Menurut Tata, keretakan hubungan antara Abdul Wahid dengan Wakil Gubernur ternyata bukan rahasia baru. Konflik ini sudah meledak bahkan sebelum mereka resmi dilantik pada Februari 2025 silam.

"Ketidakharmonisan itu memang benar terjadi. Pecahnya seminggu sebelum pelantikan serentak, Sehingga Gubernur Abdul Wahid memang sudah mewanti-wanti bahwa akan ada gejolak besar dalam kepemimpinannya," ungkap Tata.

Puncak ketegangan terjadi pada awal Ramadan tahun lalu. Tata mengklaim menjadi saksi mata saat Abdul Wahid menerima ancaman langsung dari pihak tertentu yang membawa rekaman suara sebagai alat tekan.

"Hari ketiga bulan puasa tahun lalu, 4 hari setelah pulang dari retreat kepala daerah di magelang, gubernur Abdul Wahid diajak salah seorang ketemu, lalu disitu ia diancam mau diperkarakan, sambil memperdengarkan rekaman, lalu orang tersebut berucap saya siap apapun terjadi, kita lihatlah siapa yang kuat nanti” kenang Tata menirukan ucapan sang pengancam.

Menyadari posisi politiknya terhimpit, Abdul Wahid sempat mengeluarkan peringatan keras kepada tim dan koleganya agar tidak menyentuh proyek pemerintah, terutama di Dinas PUPR PKPP. Tata menyebut instansi tersebut sebagai wilayah rawan yang masih dikendalikan oleh "Tuan" lama.

"Dinas itu belum ada perombakan. Publik tahu siapa tuannya. Di sana muncul istilah Japrem (Jatah Preman) dan praktik korupsi yang sudah membudaya. Defisit 2024 terbesar ada di sana, dan publik tau juga siapa yang meraup untung dari kondisi defisit itu," tegasnya.

Tata menduga, manuver pengumpulan uang yang dilakukan oleh Sekretaris PUPR PKPP, Feri Yunanda yang sangat aktif berperan, bukanlah perintah gubernur, melainkan inisiatif oknum ASN yang
mencari suaka politik demi mempertahankan jabatan.

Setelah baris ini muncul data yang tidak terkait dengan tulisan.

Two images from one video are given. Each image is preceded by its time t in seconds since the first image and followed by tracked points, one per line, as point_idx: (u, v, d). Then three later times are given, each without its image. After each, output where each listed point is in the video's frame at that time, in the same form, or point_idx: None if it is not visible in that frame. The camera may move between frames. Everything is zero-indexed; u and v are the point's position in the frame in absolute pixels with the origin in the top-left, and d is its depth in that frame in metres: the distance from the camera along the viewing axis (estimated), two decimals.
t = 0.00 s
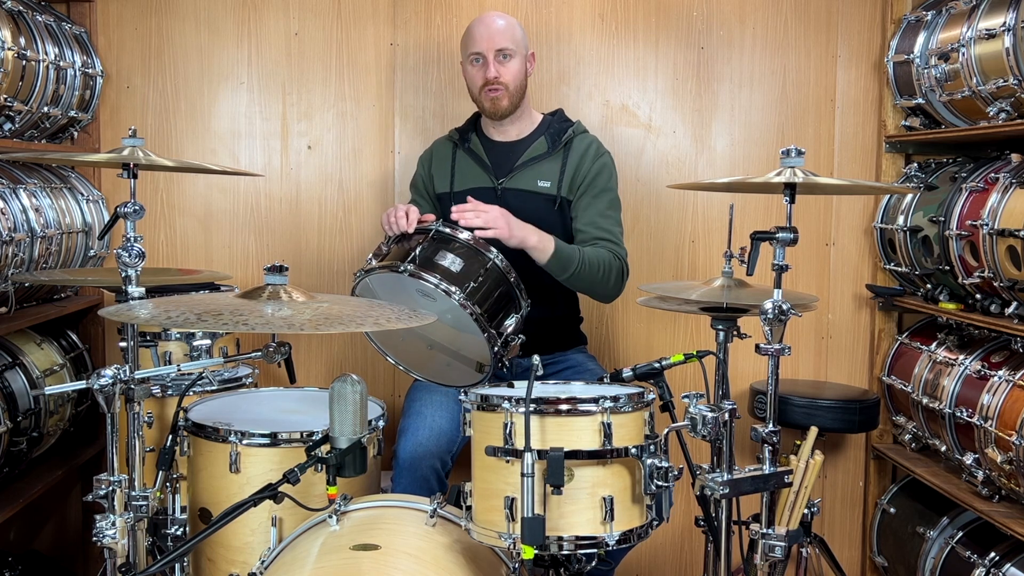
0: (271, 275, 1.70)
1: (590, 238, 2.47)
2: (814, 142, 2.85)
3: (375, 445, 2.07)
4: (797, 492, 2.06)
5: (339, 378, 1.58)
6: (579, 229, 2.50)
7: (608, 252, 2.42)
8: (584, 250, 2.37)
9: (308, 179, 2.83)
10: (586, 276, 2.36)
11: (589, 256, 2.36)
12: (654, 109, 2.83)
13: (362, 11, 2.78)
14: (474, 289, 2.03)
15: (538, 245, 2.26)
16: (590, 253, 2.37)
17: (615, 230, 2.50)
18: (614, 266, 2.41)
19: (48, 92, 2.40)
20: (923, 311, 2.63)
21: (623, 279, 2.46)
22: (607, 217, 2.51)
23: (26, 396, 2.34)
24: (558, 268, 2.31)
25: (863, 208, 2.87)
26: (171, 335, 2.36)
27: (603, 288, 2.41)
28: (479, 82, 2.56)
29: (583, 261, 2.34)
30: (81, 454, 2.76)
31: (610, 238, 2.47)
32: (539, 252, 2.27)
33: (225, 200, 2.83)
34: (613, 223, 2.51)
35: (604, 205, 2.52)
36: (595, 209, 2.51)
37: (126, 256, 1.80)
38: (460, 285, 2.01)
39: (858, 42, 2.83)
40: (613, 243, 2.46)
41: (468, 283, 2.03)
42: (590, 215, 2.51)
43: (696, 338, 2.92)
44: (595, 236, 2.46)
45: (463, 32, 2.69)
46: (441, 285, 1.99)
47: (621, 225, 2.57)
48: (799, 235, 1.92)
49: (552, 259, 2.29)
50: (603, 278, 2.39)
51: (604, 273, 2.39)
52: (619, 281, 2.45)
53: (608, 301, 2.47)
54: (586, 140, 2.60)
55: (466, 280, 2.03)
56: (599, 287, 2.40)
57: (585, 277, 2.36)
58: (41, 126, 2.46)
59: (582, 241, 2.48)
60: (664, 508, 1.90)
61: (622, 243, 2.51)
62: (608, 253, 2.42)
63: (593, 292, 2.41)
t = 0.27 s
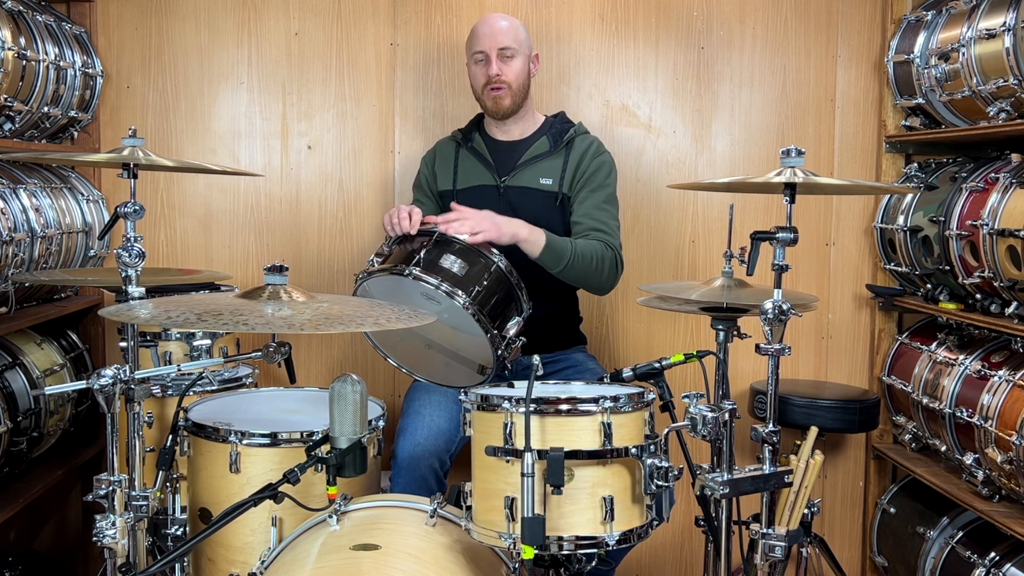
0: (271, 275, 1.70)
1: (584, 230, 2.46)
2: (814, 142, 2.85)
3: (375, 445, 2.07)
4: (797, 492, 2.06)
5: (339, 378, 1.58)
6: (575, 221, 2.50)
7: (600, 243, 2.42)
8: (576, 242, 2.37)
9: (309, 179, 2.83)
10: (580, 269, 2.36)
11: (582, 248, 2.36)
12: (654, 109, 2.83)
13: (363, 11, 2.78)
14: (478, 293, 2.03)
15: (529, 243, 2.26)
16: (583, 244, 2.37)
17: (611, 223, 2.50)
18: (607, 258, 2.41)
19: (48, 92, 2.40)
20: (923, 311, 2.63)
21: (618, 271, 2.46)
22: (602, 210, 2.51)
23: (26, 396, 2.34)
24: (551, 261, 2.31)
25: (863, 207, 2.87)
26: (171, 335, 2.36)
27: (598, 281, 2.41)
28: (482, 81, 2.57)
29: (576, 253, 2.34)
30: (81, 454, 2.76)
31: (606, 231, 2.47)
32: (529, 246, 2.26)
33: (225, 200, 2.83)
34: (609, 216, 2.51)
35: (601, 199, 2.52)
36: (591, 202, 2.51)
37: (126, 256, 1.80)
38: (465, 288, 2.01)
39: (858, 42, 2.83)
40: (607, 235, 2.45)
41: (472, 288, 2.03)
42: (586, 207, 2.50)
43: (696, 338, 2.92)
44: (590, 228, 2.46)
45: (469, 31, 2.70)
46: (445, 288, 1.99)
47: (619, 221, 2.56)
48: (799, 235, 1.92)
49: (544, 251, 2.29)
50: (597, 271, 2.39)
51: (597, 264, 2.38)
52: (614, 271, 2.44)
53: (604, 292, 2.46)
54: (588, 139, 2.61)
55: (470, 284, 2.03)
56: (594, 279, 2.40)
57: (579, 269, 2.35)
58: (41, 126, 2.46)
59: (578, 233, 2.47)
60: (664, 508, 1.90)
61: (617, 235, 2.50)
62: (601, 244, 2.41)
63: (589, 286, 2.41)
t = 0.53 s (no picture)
0: (271, 275, 1.70)
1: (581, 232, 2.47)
2: (814, 142, 2.85)
3: (375, 445, 2.07)
4: (797, 492, 2.06)
5: (339, 378, 1.58)
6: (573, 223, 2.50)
7: (596, 247, 2.42)
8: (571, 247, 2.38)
9: (309, 179, 2.83)
10: (578, 274, 2.37)
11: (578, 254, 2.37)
12: (654, 109, 2.83)
13: (363, 11, 2.78)
14: (481, 292, 2.03)
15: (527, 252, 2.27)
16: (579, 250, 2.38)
17: (609, 226, 2.50)
18: (604, 262, 2.41)
19: (48, 92, 2.40)
20: (923, 311, 2.63)
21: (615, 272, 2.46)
22: (599, 212, 2.51)
23: (26, 396, 2.34)
24: (547, 269, 2.32)
25: (863, 207, 2.87)
26: (171, 335, 2.36)
27: (596, 285, 2.42)
28: (481, 80, 2.57)
29: (572, 260, 2.35)
30: (81, 454, 2.76)
31: (602, 233, 2.47)
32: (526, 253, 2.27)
33: (225, 200, 2.83)
34: (606, 218, 2.51)
35: (599, 200, 2.52)
36: (588, 203, 2.51)
37: (126, 256, 1.80)
38: (467, 287, 2.01)
39: (858, 42, 2.83)
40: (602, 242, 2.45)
41: (476, 287, 2.03)
42: (584, 208, 2.51)
43: (696, 338, 2.92)
44: (586, 231, 2.47)
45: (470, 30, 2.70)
46: (448, 287, 1.99)
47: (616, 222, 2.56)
48: (799, 235, 1.92)
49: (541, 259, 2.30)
50: (595, 275, 2.40)
51: (593, 269, 2.39)
52: (611, 275, 2.45)
53: (599, 295, 2.47)
54: (586, 140, 2.61)
55: (473, 283, 2.03)
56: (592, 283, 2.41)
57: (577, 273, 2.37)
58: (41, 126, 2.46)
59: (575, 235, 2.48)
60: (665, 508, 1.90)
61: (614, 238, 2.50)
62: (597, 249, 2.41)
63: (588, 289, 2.42)
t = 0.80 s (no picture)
0: (271, 275, 1.70)
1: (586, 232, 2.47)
2: (814, 142, 2.85)
3: (375, 445, 2.07)
4: (797, 492, 2.06)
5: (339, 378, 1.58)
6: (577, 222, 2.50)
7: (600, 244, 2.42)
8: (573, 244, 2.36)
9: (309, 179, 2.83)
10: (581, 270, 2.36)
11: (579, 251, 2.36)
12: (654, 109, 2.83)
13: (363, 11, 2.78)
14: (474, 293, 2.03)
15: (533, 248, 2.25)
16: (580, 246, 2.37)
17: (612, 225, 2.50)
18: (608, 259, 2.41)
19: (48, 92, 2.40)
20: (923, 311, 2.63)
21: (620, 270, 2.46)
22: (601, 212, 2.51)
23: (26, 396, 2.35)
24: (550, 264, 2.30)
25: (863, 207, 2.87)
26: (171, 335, 2.36)
27: (601, 280, 2.41)
28: (490, 81, 2.56)
29: (575, 256, 2.33)
30: (81, 454, 2.76)
31: (605, 233, 2.47)
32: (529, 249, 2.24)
33: (225, 200, 2.83)
34: (609, 218, 2.51)
35: (601, 201, 2.52)
36: (589, 204, 2.51)
37: (126, 256, 1.80)
38: (460, 288, 2.02)
39: (858, 42, 2.83)
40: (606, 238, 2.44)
41: (467, 287, 2.03)
42: (586, 209, 2.51)
43: (696, 338, 2.92)
44: (590, 230, 2.47)
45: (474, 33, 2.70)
46: (441, 289, 2.00)
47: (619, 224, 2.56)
48: (799, 235, 1.92)
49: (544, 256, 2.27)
50: (598, 270, 2.39)
51: (597, 264, 2.38)
52: (617, 272, 2.44)
53: (607, 293, 2.46)
54: (587, 142, 2.62)
55: (466, 284, 2.04)
56: (597, 281, 2.40)
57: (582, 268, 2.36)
58: (42, 126, 2.46)
59: (580, 234, 2.47)
60: (665, 509, 1.90)
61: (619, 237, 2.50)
62: (600, 245, 2.41)
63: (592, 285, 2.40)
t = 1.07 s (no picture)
0: (271, 274, 1.70)
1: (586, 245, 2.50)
2: (814, 142, 2.85)
3: (375, 445, 2.07)
4: (797, 492, 2.06)
5: (339, 378, 1.58)
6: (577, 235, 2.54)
7: (599, 260, 2.45)
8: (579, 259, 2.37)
9: (309, 179, 2.83)
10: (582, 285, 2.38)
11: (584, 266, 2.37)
12: (654, 109, 2.83)
13: (363, 11, 2.78)
14: (465, 292, 2.05)
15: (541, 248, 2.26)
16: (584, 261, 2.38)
17: (610, 242, 2.53)
18: (604, 277, 2.43)
19: (48, 92, 2.40)
20: (923, 311, 2.63)
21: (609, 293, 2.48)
22: (601, 228, 2.54)
23: (26, 396, 2.35)
24: (554, 271, 2.31)
25: (863, 207, 2.87)
26: (171, 335, 2.36)
27: (590, 299, 2.43)
28: (490, 71, 2.56)
29: (578, 269, 2.34)
30: (81, 454, 2.76)
31: (604, 249, 2.50)
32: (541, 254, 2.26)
33: (225, 200, 2.83)
34: (609, 235, 2.54)
35: (603, 216, 2.55)
36: (593, 218, 2.54)
37: (126, 256, 1.80)
38: (451, 287, 2.03)
39: (858, 42, 2.83)
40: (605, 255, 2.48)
41: (458, 286, 2.04)
42: (589, 222, 2.54)
43: (696, 338, 2.92)
44: (589, 246, 2.49)
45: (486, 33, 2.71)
46: (432, 289, 2.01)
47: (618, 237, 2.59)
48: (799, 235, 1.92)
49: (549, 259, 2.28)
50: (595, 286, 2.41)
51: (594, 281, 2.40)
52: (604, 293, 2.46)
53: (592, 309, 2.48)
54: (592, 151, 2.63)
55: (457, 283, 2.05)
56: (587, 296, 2.41)
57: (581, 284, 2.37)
58: (42, 126, 2.46)
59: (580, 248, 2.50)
60: (665, 508, 1.90)
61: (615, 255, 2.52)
62: (600, 262, 2.44)
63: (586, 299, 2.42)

“Dugaan saya mereka berinisiatif secara aktif ingin mempertahankan jabatan, lalu mencari jalan melalui saudara sekretaris PU dengan inisitif mengepul uang lalu berupaya mendekati orang-orang dekat gubernur” duga Tata.

Lebih lanjut lagi ia menceritakan, sudah pernah dan bahkan sering mengingatkan tim dan relawan, jangan berurusan dengan urusan di PUPR PKPP, karna rawan dan itu merupakan peringatan dari gubernur abdul wahid.

“Karena kondisi PUPR PKPP ini dianggap rawan dan bahkan ada tuan yang diduga selalu mengaturnya, saya sering mengingatkan sesama tim pesan gubernur untuk jangan terlibat dalam urusan apapun, hal ini terbukti salah satu ajudan di istirahatkan karna silaf menjual nama gubernur, nah, urusan ASN di PUPR yang juga mengatasnamakan gubernur, nanti saya yakin terungkap juga jika sidang ini sampai menghadirkan saksi. Karena sangat jelas Gubernur Wahid bahkan mengeluarkan edaran larangan pungli,” ungkapnya.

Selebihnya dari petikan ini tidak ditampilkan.